▸ Excerpted data:
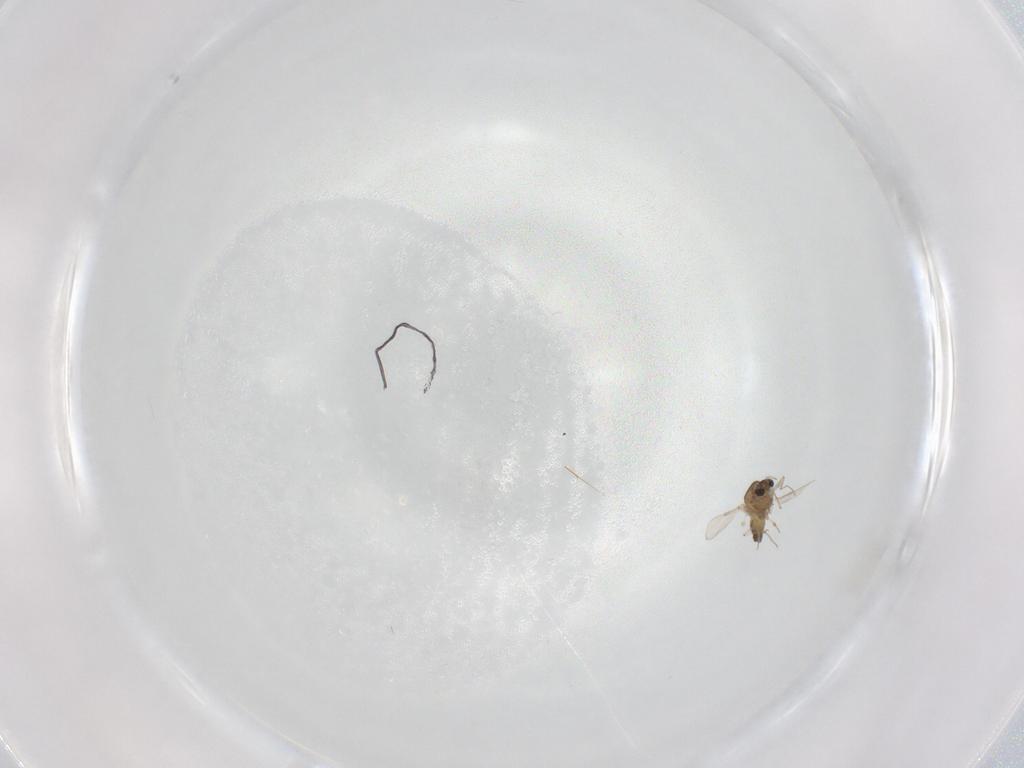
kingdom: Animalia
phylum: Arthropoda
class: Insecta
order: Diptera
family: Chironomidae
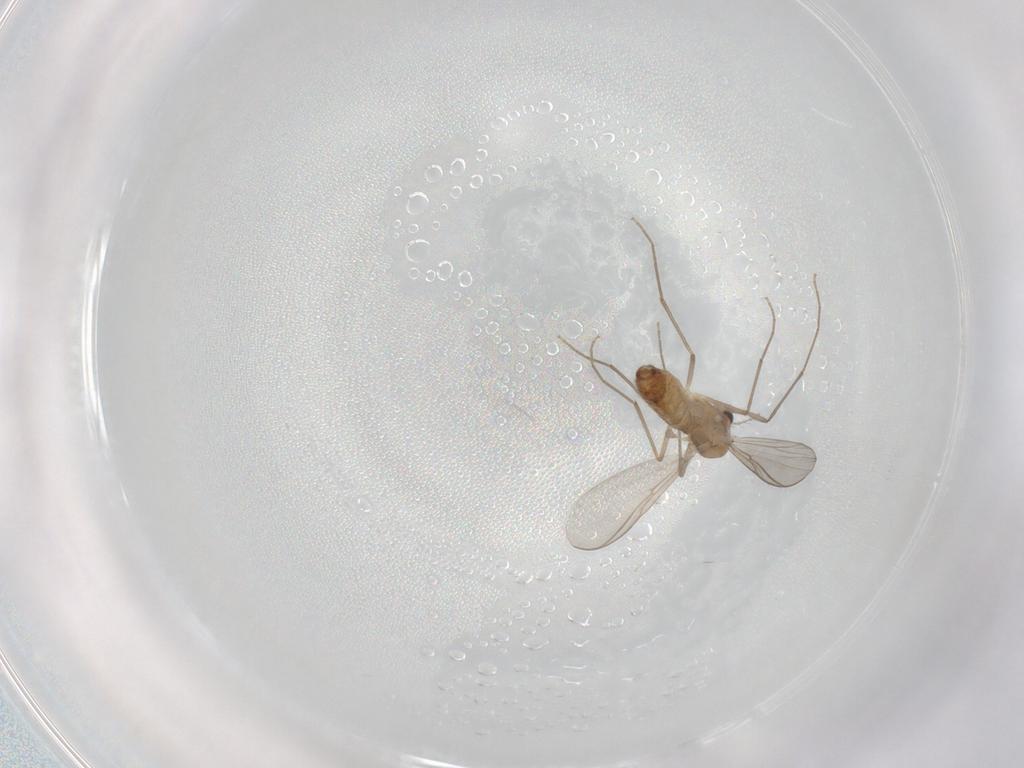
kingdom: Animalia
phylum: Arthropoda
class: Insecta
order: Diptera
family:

▸ The request: Swap every "order" for "rank" in the entries and write out all their lines again with nothing else changed, leaving the pictures out.

▸ Reply:
kingdom: Animalia
phylum: Arthropoda
class: Insecta
rank: Diptera
family: Chironomidae
kingdom: Animalia
phylum: Arthropoda
class: Insecta
rank: Diptera
family:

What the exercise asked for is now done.